The second newsletter has seen the light. Thanks for all the nice comments you gave me on my first newsletter. It's good to hear you like to read English newsletters and that you like mine.
If you know a subject which can be mentioned in one of my newsletters just let me know.
Some people requested me to do something about the colors of the newsletter, because printing the newsletter would cost too much color ink. So I changed it.
If you received this newsletter in error please let me know. Look below in the left for removal of your email address.
As most of you already know I decided to quit my job and start working as a self employed tax advisor. I received many emails with the best wishes and good luck for the future. Thank you very much for your support.
After a couple of conversations my employer and I agreed that instead of half May, my last day will be Friday 5 April, so that's today. That really has gone very fast at the end. Now I am free, free to advice my clients as good as possible. With more time to meet my clients when they wish to.
I hope everything will turn out right and that we can look forward to a long relationship.
In my first newsletter I told you about the special time extension ruling I have with the tax office. In the mean time I have put all my clients on the time extension list which I sent to the tax office.
For new clients I have to arrange a time extension seperately.
If you still receive a reminder from the tax office please let me know and I will contact the tax office about it. The tax office will send me a list of the time extension they gave to each of my clients. I will contact everybody about it.
People pay tax individually as far as possible. Therefore partners pay tax on their own income and can only use their own deductible items. However, some income and deductible items are joint. Joint income and deductible items can be divided randomly between both partners as long as 100% of the income and deductible items is declared. The choice applies, among other things, to the notional rental value for owner-occupiers and the deductible items from the owner-occupied dwelling, childcare expenses and items that come under the personal deduction. But there are some conditions.
If partners are married or have registered their partnership at the Records Office, they are automatically each other’s partners (unless they are permanently separated). Partners living together have to meet certain conditions in order to be considered fiscally as partners.

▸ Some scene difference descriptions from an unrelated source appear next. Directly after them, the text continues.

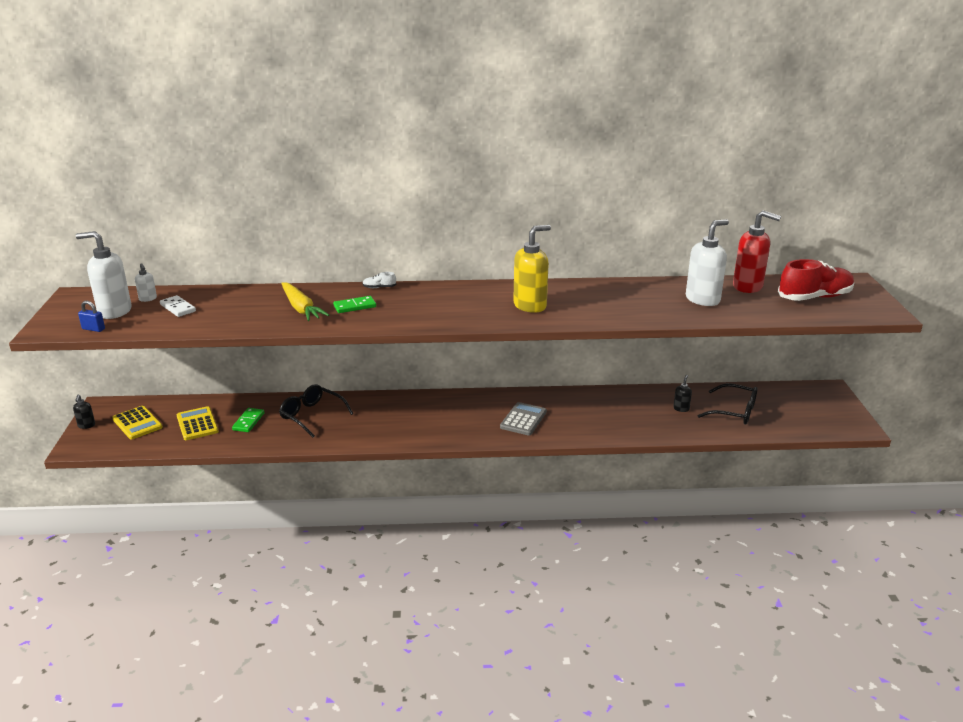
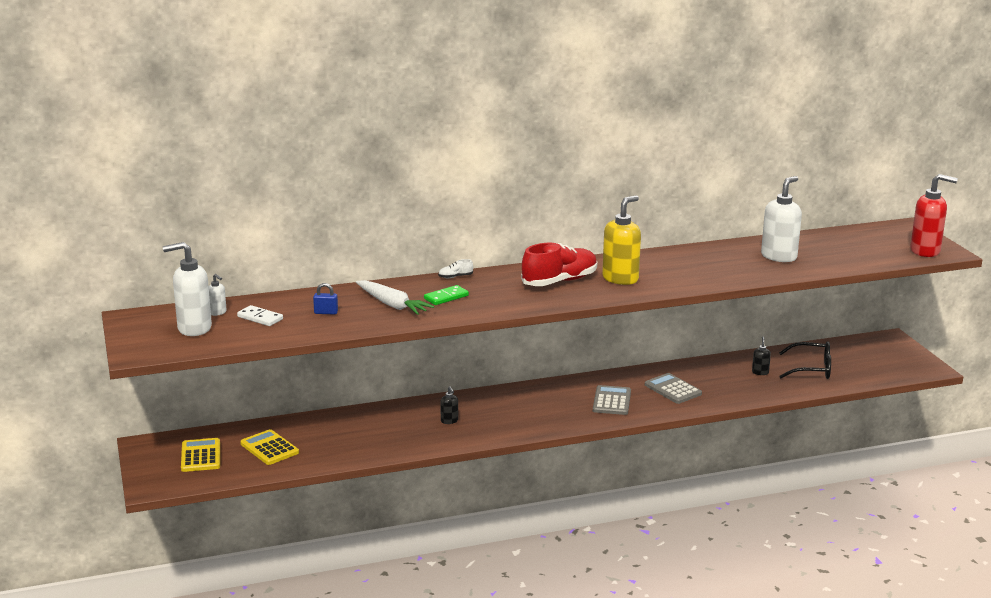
camera: 15 degrees left, 5 degrees down
(86, 425) = (143, 465): black soap dispenser -> black soap dispenser (449, 421)
(93, 329) = (189, 347): blue padlock -> blue padlock (326, 312)
(137, 423) = (200, 456): yellow calculator -> yellow calculator turned 135 degrees counterclockwise
(248, 421) = (324, 439): green domino -> none
(301, 308) = (392, 305): yellow carrot -> white carrot
(312, 416) = (390, 425): black glasses -> none
(587, 415) = (673, 389): none -> grey calculator
(748, 287) = (813, 241): red soap dispenser -> red soap dispenser (925, 251)
(814, 297) = (878, 245): red shoe -> red shoe (559, 281)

In response to questions of US-citizens living in the Netherlands, the United States competent authorities published a revenue ruling (Revenue Ruling 2002-16) concerning the investment yield tax levied in the Netherlands. This revenue ruling officially confirms that the Netherlands' investment yield tax paid by US-nationals or US-citizens is fully creditable against the United States income tax.
The investment yield tax is one of the components of a revised income tax act in the Netherlands - which became effective on January 1st, 2001 - and reflects a new approach in taxing capital income.
This ruling will be published in the "Internal Revenue Bulletin 2002-15" of 15 April 2002.
One of the possible deductions is still the interest you pay on the mortgage you closed for buying or renovating your own house/apartment. Also the bank provision and the notary costs concerning the mortgage are deductible.
If you rent a house there isn't any deduction possible. You don't have a source of income so you won't have to pay tax but there also isn't any deduction. Related to the raising prices of houses it might be interesting to buy a house/apartment instead of renting one. That way you can also get a better accommodation to live and you are more free to change anything in your house.
Because I would like to offer a total service to my expat clients you can also contact me with questions regarding mortgages. I can explain the different sorts of mortgages available in The Netherlands and help you getting the right mortgage in your personal situation, naturally all in English.
Also all kinds of insurances are part of the service I offer, for individuals and business owners. I am here to advice you, not to close a deal at all costs.
Employers and employees may agree to set up employee savings schemes in which a certain maximum amount of the salary is exempt from tax and social security contributions.
Since 1 January 1994, new rules apply which exempt employers from paying tax and social security contributions on each employee’s pay to a maximum of EUR 1.313. This is applicable to pay based on:
premium savings schemes; or
payroll savings schemes (including blocked profit-sharing schemes and share option schemes in the private sector).
In premium savings schemes (in Dutch "premiesparen", the employer withholds an agreed amount from the employee’s net pay and deposits this in a premium savings account. The employer can then award the employee a savings premium of up to 100% of the amount withheld, to a maximum of EUR 525. Under certain conditions no tax and social security contributions need to be paid on this savings premium.
In payroll savings schemes (in Dutch "spaarloon"), the employer withholds an agreed amount not exceeding EUR 788 of the employee’s gross pay and deposits this in a savings account blocked for at least four years. When the sum is paid out it is not liable to tax or social security contributions.
However, the employer is required to pay 15% payroll tax on the exempted amount.
There are some ways to unblock the savings before those four years, like paying for a mortgage, costs for study or if you start a business of pay premiums for a pension scheme.